The election of Donald Trump strongly supports my argument. It is hard to imagine that a society which elects such a man as their chief representative is one with no room for improvement. Beyond this, it seems that we are not even on a track of progression — whatever problems Obama may have had, surely his successor cannot indicate a forward thrust for American culture and government. These realities beg an extremely important question: what are the inadequacies of our society that permitted such a blunder?
The left and right have both produced facile diagnoses that hyperinflate the potential causes which are convenient to their respective narratives. A liberal is likely to tell you that the obscene abundance of racism is the primary explanation for Trump’s election. A conservative who is in the camp of those who decry Trump will assign culpability to the opinion censorship and politically correct culture of the left. Both of these explanations fail to take serious and potential causes that do not serve to their respective political agendas.
It is rather obvious that racism in America contributed to Donald Trump’s election. We can feel certain that practically every white supremacist in the United States voted for him. While it might not be as obvious, there is a very strong argument to be made that certain practices that have become prevalent in liberal political circles alienated many voters that would have otherwise voted for Clinton. While many may have been drawn to him because of their racism or their frustration with his opposition, there is one commonality between almost every single Trump voter (and Clinton voter, for that matter): they don’t know the first thing about politics.
As someone who typically spends hours every day browsing news and political content, I think it would be fair to assume that I am an exceptionally informed person, relative to the average American voter (which is ironic given that I can’t vote). Yet with all of this time spent, I still couldn’t name specific provisions in the TPP, or hope to accurately understand the effects of specific immigration policies. After years of heavy political engagement, I am still stuck with “I don’t know” as the honest answer to most questions about what policies the U.S. ought to implement.

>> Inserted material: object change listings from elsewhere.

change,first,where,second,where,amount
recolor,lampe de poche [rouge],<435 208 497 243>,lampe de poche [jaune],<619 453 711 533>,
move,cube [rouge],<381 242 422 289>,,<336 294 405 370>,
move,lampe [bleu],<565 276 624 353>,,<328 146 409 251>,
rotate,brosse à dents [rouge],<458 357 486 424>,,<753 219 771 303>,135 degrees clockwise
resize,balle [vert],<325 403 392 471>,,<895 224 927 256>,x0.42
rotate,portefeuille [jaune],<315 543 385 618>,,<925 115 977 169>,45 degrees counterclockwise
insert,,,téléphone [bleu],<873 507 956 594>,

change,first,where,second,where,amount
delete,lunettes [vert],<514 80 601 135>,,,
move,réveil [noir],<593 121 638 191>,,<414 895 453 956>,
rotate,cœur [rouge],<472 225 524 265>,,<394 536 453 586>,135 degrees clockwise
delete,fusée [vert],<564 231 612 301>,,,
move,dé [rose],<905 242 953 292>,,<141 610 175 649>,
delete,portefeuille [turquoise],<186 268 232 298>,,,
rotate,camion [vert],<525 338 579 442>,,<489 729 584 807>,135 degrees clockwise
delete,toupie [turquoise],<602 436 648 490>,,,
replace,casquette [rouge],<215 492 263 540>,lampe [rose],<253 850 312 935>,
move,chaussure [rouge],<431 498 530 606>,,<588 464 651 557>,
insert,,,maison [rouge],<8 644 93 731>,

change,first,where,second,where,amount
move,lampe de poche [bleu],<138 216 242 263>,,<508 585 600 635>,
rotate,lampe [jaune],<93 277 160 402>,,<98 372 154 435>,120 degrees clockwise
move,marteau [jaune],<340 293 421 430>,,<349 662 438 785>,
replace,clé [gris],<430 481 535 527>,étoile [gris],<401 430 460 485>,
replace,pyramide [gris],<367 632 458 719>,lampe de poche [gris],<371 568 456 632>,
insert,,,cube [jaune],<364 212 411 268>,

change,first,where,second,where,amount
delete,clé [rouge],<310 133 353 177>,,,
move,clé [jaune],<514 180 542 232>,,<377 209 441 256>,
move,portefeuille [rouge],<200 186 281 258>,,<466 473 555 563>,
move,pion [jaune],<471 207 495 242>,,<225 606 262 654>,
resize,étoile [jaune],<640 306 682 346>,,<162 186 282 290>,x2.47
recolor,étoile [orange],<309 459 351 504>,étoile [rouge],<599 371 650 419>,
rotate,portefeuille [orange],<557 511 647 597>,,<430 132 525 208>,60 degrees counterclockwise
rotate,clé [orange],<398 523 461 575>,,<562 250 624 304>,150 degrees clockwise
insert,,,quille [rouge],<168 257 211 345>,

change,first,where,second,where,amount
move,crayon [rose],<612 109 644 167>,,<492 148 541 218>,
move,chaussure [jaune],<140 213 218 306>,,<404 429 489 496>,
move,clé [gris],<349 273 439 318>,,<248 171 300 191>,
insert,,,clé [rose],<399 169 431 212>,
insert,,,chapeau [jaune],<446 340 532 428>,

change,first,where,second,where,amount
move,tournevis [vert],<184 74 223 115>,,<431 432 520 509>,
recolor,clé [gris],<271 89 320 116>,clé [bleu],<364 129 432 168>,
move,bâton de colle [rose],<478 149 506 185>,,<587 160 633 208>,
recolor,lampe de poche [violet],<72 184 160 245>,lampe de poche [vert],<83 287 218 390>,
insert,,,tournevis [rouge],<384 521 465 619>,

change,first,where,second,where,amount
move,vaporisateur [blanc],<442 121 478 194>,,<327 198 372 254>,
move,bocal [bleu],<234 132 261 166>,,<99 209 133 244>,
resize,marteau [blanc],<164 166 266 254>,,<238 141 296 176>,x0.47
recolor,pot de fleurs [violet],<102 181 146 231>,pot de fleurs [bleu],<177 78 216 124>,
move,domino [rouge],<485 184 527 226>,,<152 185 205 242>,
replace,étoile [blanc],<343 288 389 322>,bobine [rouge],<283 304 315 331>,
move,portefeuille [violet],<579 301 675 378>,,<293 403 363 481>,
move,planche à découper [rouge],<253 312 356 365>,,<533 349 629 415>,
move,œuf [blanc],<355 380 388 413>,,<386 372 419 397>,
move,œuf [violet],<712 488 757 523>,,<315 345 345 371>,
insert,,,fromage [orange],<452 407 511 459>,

So here is the problem — knowing stuff is a lot harder than we want to think it is, especially in politics. While a doctor must spend years training to diagnose a single person’s health issues and prescribe a treatment, an adult in America needs only citizenship to diagnose and treat the largest problems facing our nation today.
The fact of the matter is that voters have no clue what is going on in the world around them, so we cannot continue to be surprised when the people they elect reflect ignorance. Whenever a truly competent leader finds his or her way into the White House, it must surely be by luck. Her electorate couldn’t have voted based on a pragmatic analysis of her policies — people by and large simply do not think that way.
Pragmatism is an anomaly in American voters, especially as of late. Voters of both parties have selected ideologies that precede facts in almost every case.
As numerous candidates vie for our nation’s highest office, their battle of ideas are marked not by intellectual honesty and pragmatic discussion, but by a competition to pander as many ill informed and politically ignorant voters as possible.
An adult in America needs only citizenship to diagnose and treat the largest problems facing our nation today.
So if your intention is to prevent someone like Trump from nearing the presidency, your time will be poorly spent attempting to eradicate racism or political correctness. The most effective thing you can do as an average person is remind yourself how clueless we all are about the intricacies of American politics.
That doesn’t mean you ought to not vote, but that you ought to dedicate as much time as you can to understanding the complex society that you live in. Every American should fulfill their obligation of knowing as much as they can before one votes.